Apple has also, so far, barred users from installing third-party programs on the iPhone, though the company announced last week it will open the phone to such programs early next year. (Web-based iPhone programs–those that run inside the Web browser–have been available from day one.)

These restrictions have rubbed some of the luster off the best-designed handheld computer ever made.

A few other “smart phones” sold primarily to businesses have been freer of carrier restrictions on third-party software and services than typical cellphones. But even these handsets, such as Palm Treos, Windows Mobile devices, and BlackBerrys, have been partly crippled by carriers in some cases.

As a technology reviewer, I have met with multiple small companies that had trouble getting their programs onto consumers’ phones without the permission of the carriers; getting that permission often requires paying the carriers. Sure, there are some clumsy workarounds that can evade the carrier barrier, but it’s nothing like the ability small software companies have had for decades to offer their products for installation on Windows or Macintosh computers.

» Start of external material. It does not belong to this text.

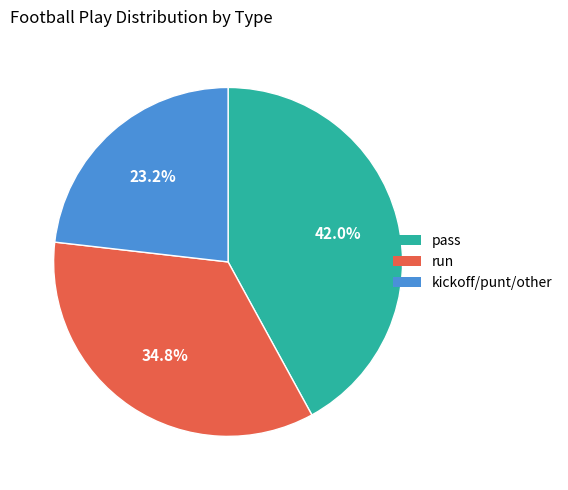

Is there any slice that represents more than half of the pie?

No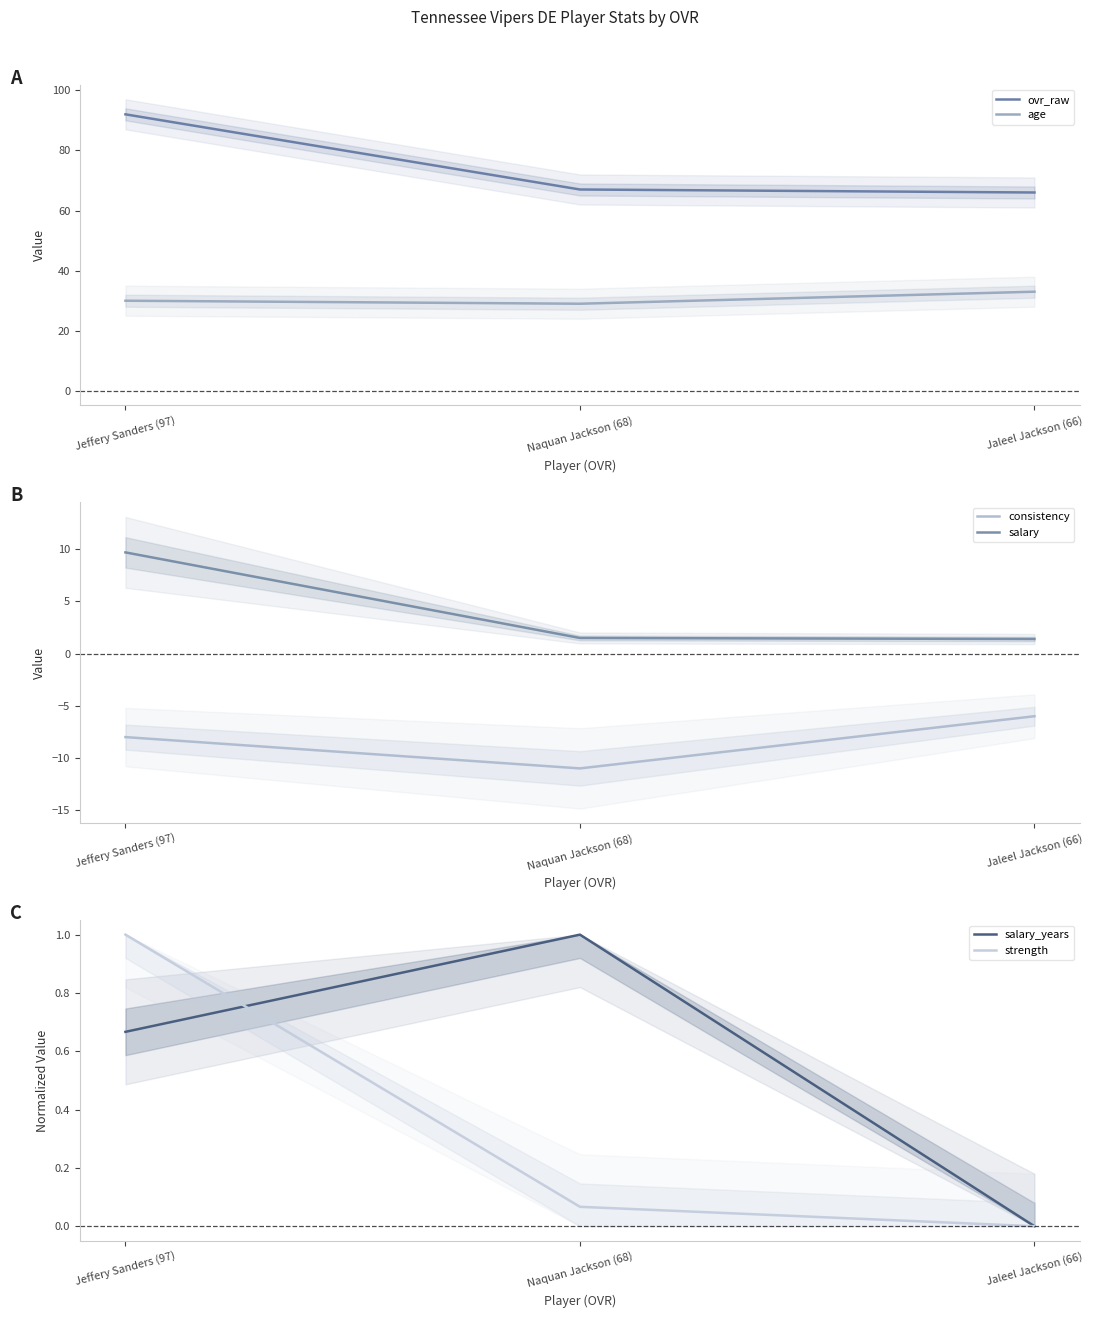

Where does the age series first go above 30?

Jaleel Jackson (66)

We also need much greater portability of phone hardware. Because the federal government failed to set a standard for wireless phone technology years ago, we have two major, incompatible cellphone technologies in the U.S. Verizon Communications Inc. and Sprint Nextel Corp. use something called CDMA. AT&T and Deutsche Telekom AG’s T-Mobile use something called GSM. Except for a couple of oddball models, phones built for one of these technologies can’t work on the other. So that limits consumer choice and consumer power. If you want to switch from AT&T to Verizon, you have to swallow the cost of a new phone.

But the problem is even worse. The government didn’t require the CDMA companies to include a removable account-information chip, called a SIM card, in their phones. So, unlike people with GSM phones, Sprint and Verizon customers can’t keep their phones if they switch between the two carriers, even though they use the same basic technology. And, the government allows the GSM carriers to “lock” their phones, so a SIM card from a rival carrier won’t work in them, at least for a period of time. Techies can sometimes figure out how to get around this, but average folks can’t.

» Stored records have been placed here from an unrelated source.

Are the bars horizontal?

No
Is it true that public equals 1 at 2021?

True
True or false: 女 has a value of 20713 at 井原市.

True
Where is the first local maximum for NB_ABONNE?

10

The carriers defend these restrictions partly by pointing out that they subsidize the cost of the phones in order to get you to use their networks. That’s also, they say, why they require contracts and charge early-termination fees. Without the subsidies, they say, that $99 phone might be $299, so it’s only fair to keep you from fleeing their networks, at least too quickly.

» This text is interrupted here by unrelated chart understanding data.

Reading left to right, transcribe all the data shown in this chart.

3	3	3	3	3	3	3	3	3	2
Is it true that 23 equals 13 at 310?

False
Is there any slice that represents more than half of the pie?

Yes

But this whole cellphone subsidy game is an archaic remnant of the days when mobile phones were costly novelties. Today, subsidies are a trap for consumers. If subsidies were removed, along with the restrictions that flow from them, the market would quickly produce cheap phones, just as it has produced cheap, unsubsidized versions of every other digital product, from $399 computers to $79 iPods.

The Federal Communications Commission is selling some new wireless spectrum that will supposedly lead to fewer restrictions for technology companies and consumers, but it’s far from certain that the carriers, with their legions of lobbyists and lawyers, will allow such a new day to dawn. Google Inc. is making noises about trying to bust open the cellphone prison, with new software and services, but that’s no sure bet either.

Remember Landlines?

We’ve been through this before in the U.S., though many younger readers may not recall it.

Up until the 1970s, when the federal government intervened, you weren’t allowed to buy your own landline phone, and companies weren’t able to innovate, on price or features, in making and selling phones to the public. All Americans were forced to rent clumsy phones made by a subsidiary of the monopoly phone company, AT&T, which claimed that, unless it controlled what was connected to its network, the network might suffer.

Well, the government pried that market open, and the wired phone network not only didn’t collapse, it became more useful and versatile, allowing, among other things, cheap connections to online data services.

I suspect that if the government, or some disruptive innovation, breaks the crippling power that the wireless carriers exert today, the free market will deliver a similar happy ending.